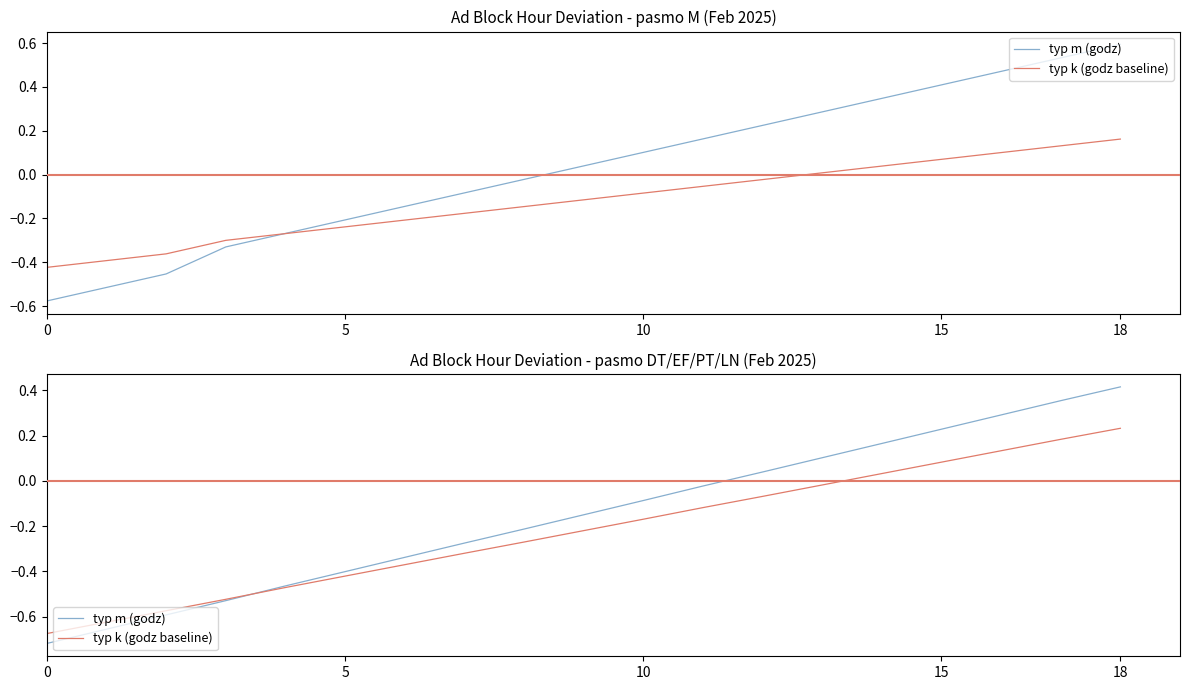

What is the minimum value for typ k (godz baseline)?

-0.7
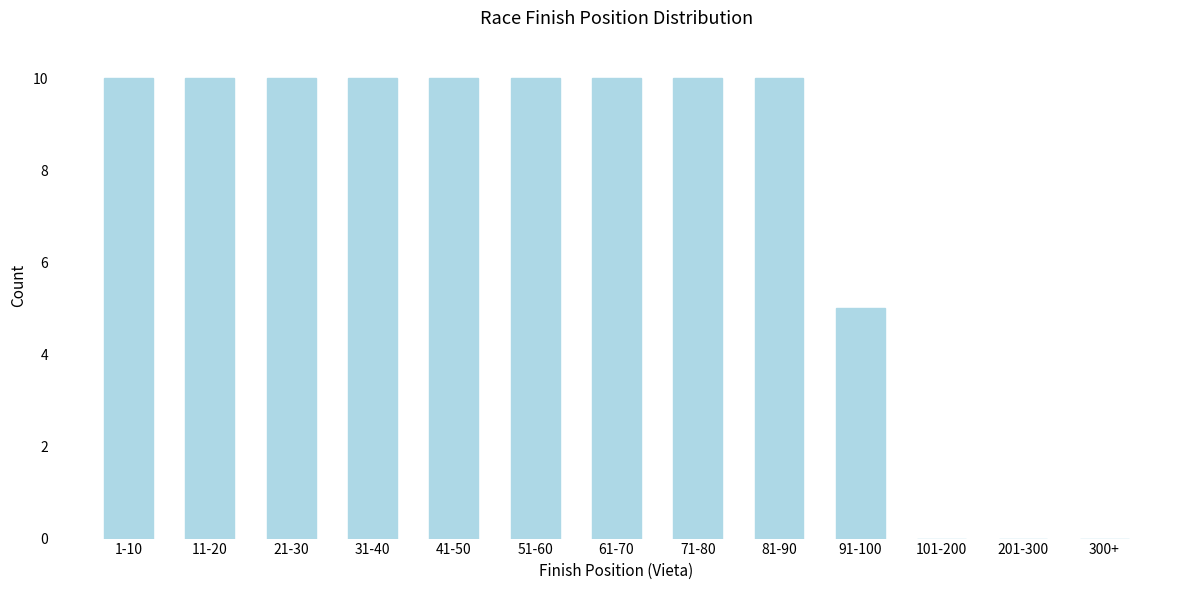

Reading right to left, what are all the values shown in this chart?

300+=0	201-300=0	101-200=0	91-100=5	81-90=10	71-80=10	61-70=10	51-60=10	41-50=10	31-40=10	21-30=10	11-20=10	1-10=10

*THE PROBLEM:*
Copy out all of the lines above word for word, leaving out the pictures.

*RESPONSE BOX:*
What is the minimum value for typ k (godz baseline)?

-0.7

Reading right to left, what are all the values shown in this chart?

300+=0	201-300=0	101-200=0	91-100=5	81-90=10	71-80=10	61-70=10	51-60=10	41-50=10	31-40=10	21-30=10	11-20=10	1-10=10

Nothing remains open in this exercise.